The mother of a cyclist killed by a teen driver who straddled the centre line going up a busy Christchurch hill has forgiven the youngster. Robert Kruger, 18, was on a restricted licence and driving with an unlicensed passenger when he hit 33-year-old cyclist Thomas John Alton at about 6.45pm on February 20.
Police found that although he wasn't speeding, Kruger was going uphill too fast to negotiate a 35km/h blind bend on Parklands Dr in the hillside Huntsbury suburb when he moved into the opposite lane.
English-born Alton had gone just 150m from home and was travelling quickly, pushed further into his lane because of parked cars, Christchurch District Court heard today, when he was struck.
He died in hospital four days later.
Kruger earlier admitted a charge of careless driving causing death.
Today, Judge Jane Farish sentenced him to 200 hours of community work and ordered him to make an emotional harm repayment to the Alton family of $2000.
She also disqualified him from driving for 12 months which will mean he'll need to re-sit his licence.
Adam Alton said his world collapsed when hearing his "adventurous, caring, funny and energetic" elder brother had died.
"It never really finishes sinking in," he said in a victim impact statement.
He wants Kruger to understand what he has done and to do something positive in his life and help other people.
His father, John Alton, spoke of the "huge traumatic shock" in what was an "unintentional but preventable" accident.

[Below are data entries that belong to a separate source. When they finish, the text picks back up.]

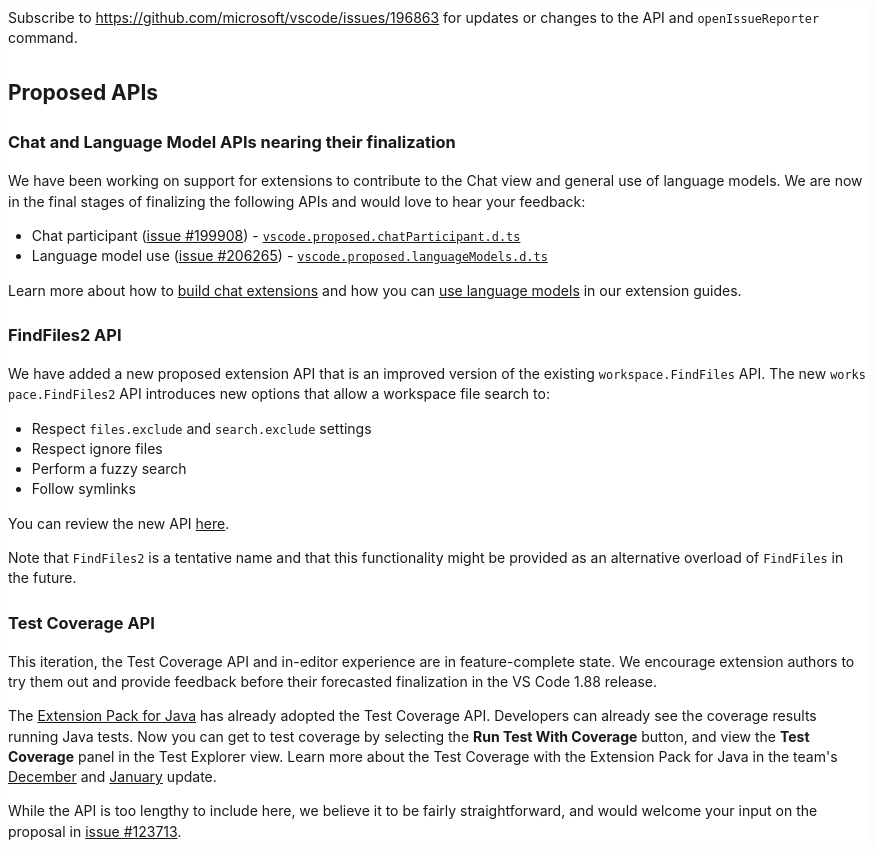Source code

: Subscribe to https://github.com/microsoft/vscode/issues/196863 for updates or changes to the API and `openIssueReporter` command.

## Proposed APIs

### Chat and Language Model APIs nearing their finalization

We have been working on support for extensions to contribute to the Chat view and general use of language models. We are now in the final stages of finalizing the following APIs and would love to hear your feedback:

- Chat participant ([issue #199908](https://github.com/microsoft/vscode/issues/199908)) - [`vscode.proposed.chatParticipant.d.ts`](https://github.com/microsoft/vscode/blob/main/src/vscode-dts/vscode.proposed.chatParticipant.d.ts)
- Language model use ([issue #206265](https://github.com/microsoft/vscode/issues/206265)) - [`vscode.proposed.languageModels.d.ts`](https://github.com/microsoft/vscode/blob/main/src/vscode-dts/vscode.proposed.languageModels.d.ts)

Learn more about how to [build chat extensions](https://code.visualstudio.com/api/extension-guides/chat) and how you can [use language models](https://code.visualstudio.com/api/extension-guides/language-model) in our extension guides.

### FindFiles2 API

We have added a new proposed extension API that is an improved version of the existing `workspace.FindFiles` API. The new `workspace.FindFiles2` API introduces new options that allow a workspace file search to:

- Respect `files.exclude` and `search.exclude` settings
- Respect ignore files
- Perform a fuzzy search
- Follow symlinks

You can review the new API [here](https://github.com/microsoft/vscode/blob/4e2aa982224429f161423cbdded9587e39766782/src/vscode-dts/vscode.proposed.findFiles2.d.ts).

Note that `FindFiles2` is a tentative name and that this functionality might be provided as an alternative overload of `FindFiles` in the future.

### Test Coverage API

This iteration, the Test Coverage API and in-editor experience are in feature-complete state. We encourage extension authors to try them out and provide feedback before their forecasted finalization in the VS Code 1.88 release.

The [Extension Pack for Java](https://marketplace.visualstudio.com/items?itemName=vscjava.vscode-java-pack) has already adopted the Test Coverage API. Developers can already see the coverage results running Java tests. Now you can get to test coverage by selecting the **Run Test With Coverage** button, and view the **Test Coverage** panel in the Test Explorer view. Learn more about the Test Coverage with the Extension Pack for Java in the team's [December](https://devblogs.microsoft.com/java/java-on-visual-studio-code-update-december-2023/) and [January](https://devblogs.microsoft.com/java/java-on-visual-studio-code-update-january-2024/) update.

While the API is too lengthy to include here, we believe it to be fairly straightforward, and would welcome your input on the proposal in [issue #123713](https://github.com/microsoft/vscode/issues/123713).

Defence counsel Vicki Walsh described events as heartbreaking and a catastrophic "perfect storm" involving millimetres and seconds.
She said Kruger, whose parents were in court today, had accepted responsibility and taken part in a "profoundly moving" and positive restorative justice conference with the Alton family.

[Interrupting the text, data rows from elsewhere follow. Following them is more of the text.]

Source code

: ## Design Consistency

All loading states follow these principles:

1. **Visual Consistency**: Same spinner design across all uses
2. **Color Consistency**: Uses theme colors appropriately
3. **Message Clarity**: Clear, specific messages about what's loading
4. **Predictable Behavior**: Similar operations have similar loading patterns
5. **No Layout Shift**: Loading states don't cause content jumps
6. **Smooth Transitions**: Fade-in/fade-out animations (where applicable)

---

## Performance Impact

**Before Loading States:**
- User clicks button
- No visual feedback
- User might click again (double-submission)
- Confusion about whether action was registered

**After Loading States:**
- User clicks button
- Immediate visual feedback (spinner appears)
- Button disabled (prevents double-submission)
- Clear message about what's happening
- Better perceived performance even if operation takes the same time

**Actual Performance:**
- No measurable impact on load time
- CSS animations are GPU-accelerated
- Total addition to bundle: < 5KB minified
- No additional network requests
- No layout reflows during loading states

He had asked for forgiveness from Alton's mother and she had graciously granted it, Walsh said.
"At 18, he has learned the most profound and tragic lesson of his life, for which he deeply apologises," Walsh said.
Police had ruled out sun-strike but Walsh said it had been a "troubling factor".
At the time of the accident, cars could park at apex of the corner on Parklands Dr, Walsh said, but since then the city council had painted yellow lines to prevent cars from parking there.
In sentencing Kruger, Judge Farish ruled out adding supervision, saying: "He just needs to get on with his life."